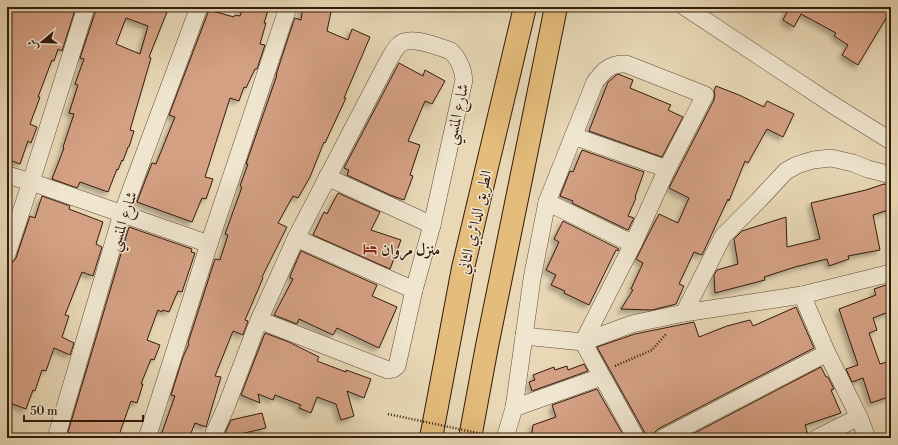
<svg xmlns="http://www.w3.org/2000/svg" width="898" height="445" viewBox="0 0 898 445" font-family="'Libre Bodoni',Amiri,serif">
<style>
.building{fill:#d4a084;stroke:#341a0d;fill-rule:evenodd;filter:url(#shadow)}
.lines{fill:none;stroke-linecap:round;stroke-linejoin:round}
.minor-casing{stroke:#614a37;stroke-width:18}
.highway-casing{stroke:#341a0d;stroke-width:24}
.path{stroke:#341a0d;stroke-width:2.5;stroke-dasharray:1 2;stroke-linecap:butt}
.minor{stroke:#f0e6d0;stroke-width:17}
.highway{stroke:#e4bc7b;stroke-width:22}
.path-bridge{stroke:#341a0d;stroke-width:2.5;stroke-dasharray:1 2;stroke-linecap:butt}
.labels{text-anchor:middle;stroke-width:3;stroke-linejoin:round;paint-order:stroke}
.street-label{font-size:16px;fill:#341a0d;stroke:#f0e6d0}
.poi-label{font-size:16px;font-weight:bold;fill:#341a0d;stroke:#f0e6d0;text-anchor:start}
</style>
<defs>
<filter id="shadow"><feDropShadow dx="-3.5" dy="3.5" stdDeviation="2" flood-color="#0004"/></filter>
</defs>
<rect width="100%" height="100%" fill="#e8d8b6"/>
<filter id="stains"><feTurbulence type="fractalNoise" baseFrequency=".005" numOctaves="4"/><feColorMatrix values="0 0 0 0 .2 0 0 0 0 .09 0 0 0 0 .02 0 0 0 .5 -.17"/></filter>
<radialGradient id="worn" r=".72"><stop offset=".6" stop-color="#630" stop-opacity="0"/><stop offset="1" stop-color="#630" stop-opacity=".3"/></radialGradient>
<g class="building">
<polygon points="7,7 65,7 75,10 62,51 58,49 54,61 52,60 38,97 40,97 30,124 37,127 31,143 28,141 20,164 7,159"/>
<path d="M97,7H169L149,57L151,58L130,130L134,131L129,147H128L123,161L122,160L118,170L117,169L108,192L80,182L77,188L52,179L64,148L63,147L74,114L69,113L78,85L75,84L84,59L80,58ZM126,18L148,26L140,54L116,44Z"/>
<polygon points="243,7 269,7 264,23 266,23 260,44 265,45 257,69 255,69 246,88 244,87 239,101 230,98 205,177 213,179 206,199 202,198 192,222 137,202 152,163 156,164 175,117 169,115 209,10 234,17 235,15 240,16"/>
<polygon points="303,7 332,7 327,31 348,40 352,29 370,37 344,98 346,98 325,143 324,142 310,177 298,198 293,196 278,223 287,227 262,277 263,278 245,320 248,321 243,335 233,331 215,376 221,377 206,427 195,423 189,438 160,438 175,396 171,395 183,357 189,344 188,343 215,259 220,260 228,235 225,234 242,187 240,186 248,164 246,164 277,75 276,75 293,23 295,18 301,20"/>
<polygon points="788,7 891,7 891,10 858,65 842,55 848,45 834,36 836,33 801,14 794,27 783,20 789,8"/>
<polygon points="399,63 423,76 425,70 445,81 432,104 425,101 408,141 420,145 410,175 413,176 404,200 390,195 347,175 349,170 344,168"/>
<polygon points="618,74 633,80 630,88 671,105 668,110 683,117 662,157 589,131 608,82 614,77"/>
<polygon points="716,86 739,95 764,107 767,101 794,114 783,137 767,129 748,163 745,161 729,201 728,199 702,255 694,252 679,284 684,286 676,304 652,310 621,309 633,290 631,289 643,263 636,259 659,214 678,223 689,198 669,188 714,100 715,95 714,91"/>
<polygon points="582,150 644,172 635,197 636,198 628,216 634,218 628,230 572,203 573,201 560,196 570,171 573,172"/>
<polygon points="884,184 889,185 891,189 891,209 873,215 880,250 848,256 849,259 829,266 827,259 795,267 764,277 765,280 715,293 714,275 717,270 738,264 734,239 742,231 786,217 787,247 820,239 811,203 866,190"/>
<polygon points="338,193 380,212 371,230 401,240 390,269 313,235 324,212 327,214"/>
<polygon points="42,196 70,206 69,209 103,222 96,244 102,247 93,276 82,272 65,315 69,316 62,337 74,343 70,355 54,348 46,371 42,370 35,391 33,390 26,409 7,402 7,264 13,262 16,258 30,216 35,218"/>
<polygon points="563,221 619,249 618,251 616,250 589,305 564,293 565,291 551,285 556,275 546,270 559,242 554,239"/>
<polygon points="129,227 192,249 191,252 195,253 182,292 178,291 169,312 163,310 162,312 158,310 147,340 160,345 154,360 151,359 141,384 143,384 137,403 131,401 118,438 82,438 68,432"/>
<polygon points="301,251 377,285 372,296 397,307 379,348 337,328 333,335 299,319 297,324 274,315 293,279 290,278 291,274"/>
<polygon points="886,285 887,288 891,286 891,311 873,318 877,330 869,333 880,364 891,361 891,396 871,403 863,378 852,382 846,369 858,365 839,309 876,295 874,289"/>
<polygon points="796,307 814,348 658,429 654,433 653,438 646,438 645,433 597,347 635,334 694,322 699,337 727,326 750,320 753,326"/>
<polygon points="265,333 289,342 319,357 317,361 346,372 346,370 371,379 364,398 347,391 354,416 341,420 336,404 317,397 311,413 299,408 301,405 275,395 273,400 258,394 260,403 241,395"/>
<polygon points="584,364 588,371 532,391 529,382 535,380 533,375 554,367 555,370 567,366 568,370"/>
<polygon points="821,367 826,377 828,377 834,389 831,390 841,413 805,425 808,435 807,438 685,438"/>
<polygon points="597,389 625,438 531,438 533,425 556,417 552,405"/>
<polygon points="262,413 266,428 223,438 231,420"/>
</g>
<g class="lines">
<g class="minor-casing">
<g id="minor">
<polyline points="685,7 830,103 891,141"/>
<polyline points="573,136 667,169"/>
<polyline points="7,175 31,182 209,244"/>
<polyline points="327,177 432,225"/>
<polyline points="547,202 633,244"/>
<polyline points="296,238 414,290"/>
<polyline points="7,254 31,182 86,7"/>
<polyline points="802,295 827,353 859,417 867,438"/>
<polyline points="684,313 723,236 759,200 786,171 797,165 813,160 831,158 853,163 868,169 891,175"/>
<polyline points="524,336 583,342 632,324 684,313 802,295 891,273"/>
<polyline points="514,408 598,378 599,372"/>
<polyline points="56,438 122,214 199,7"/>
<polyline points="147,438 209,244 288,7"/>
<path d="M212,438L226,407L259,320L296,238L387,63C391,57 394,49 399,45C410,34 438,47 451,51C459,59 463,69 464,80L432,225L414,290L397,366L393,369L388,370L259,320"/>
<path d="M505,438L514,408L532,279L547,202L595,82C604,70 611,63 626,64L705,95L667,169L633,244L583,342L636,438"/>
<polyline points="663,438 827,353"/>
<polyline points="817,438 859,417"/>
</g>
</g>
<g class="highway-casing">
<g id="highway">
<polyline points="431,438 463,268 525,7"/>
<polyline points="470,438 487,346 556,7"/>
</g>
</g>
<polyline class="path" points="615,366 652,350 667,333"/>
<use href="#minor" class="minor"/>
<use href="#highway" class="highway"/>
<polyline class="path-bridge" points="388,414 501,438"/>
</g>
<defs>
<g id="hotel-bare" transform="scale(1.08)"><path d="M-6-4.5h1.5V1H6V5H4.5V3h-9V5H-6ZM-4 0a1.8 1.8 0 1 1 3.6 0ZM.5 0V-2.5h3Q6-2.5 6 0Z" fill="#8f2418" stroke="#f0e6d0" stroke-width="2.5" paint-order="stroke"/></g>
</defs>
<g fill-rule="evenodd">
<use href="#hotel-bare" x="370" y="249"/>
</g>
<g class="labels">
<g class="street-label">
<text transform="translate(456 114) rotate(-78)" y="6">شارع المنسي</text>
<text transform="translate(122 221) rotate(-72)" y="6">شارع المنسي</text>
<text transform="translate(474 222) rotate(-77)" y="6">الطريق الدائري الثاني</text>
</g>
<g class="poi-label">
<text x="381" y="255">منزل مروان</text>
</g>
</g>
<rect width="898" height="445" fill="none" stroke="#e8d8b6" stroke-width="24"/>
<rect x="8" y="8" width="882" height="429" fill="none" stroke="#341a0d" stroke-width="2"/>
<rect x="12" y="12" width="874" height="421" fill="none" stroke="#341a0d"/>
<g transform="translate(42 42) rotate(251)" stroke="#f0e6d0" stroke-width="3" paint-order="stroke">
<path d="M0-3L7 15L0 10L-7 15Z" fill="#341a0d"/>
<text y="-6" font-size="11" font-weight="bold" text-anchor="middle" fill="#341a0d">ش</text>
</g>
<path d="M24 415v6h119v-6" fill="none" stroke="#341a0d" stroke-width="2"/>
<text x="30" y="415" font-size="12" fill="#341a0d" stroke="#f0e6d0" stroke-width="3" paint-order="stroke">50 m</text>
<rect width="100%" height="100%" filter="url(#stains)"/>
<rect width="100%" height="100%" fill="url(#worn)"/>
</svg>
----------------
_Task to complete_
Search the data above for the string "linecap" and return every line that has it.

_Output for this exercise_
.lines{fill:none;stroke-linecap:round;stroke-linejoin:round}
.path{stroke:#341a0d;stroke-width:2.5;stroke-dasharray:1 2;stroke-linecap:butt}
.path-bridge{stroke:#341a0d;stroke-width:2.5;stroke-dasharray:1 2;stroke-linecap:butt}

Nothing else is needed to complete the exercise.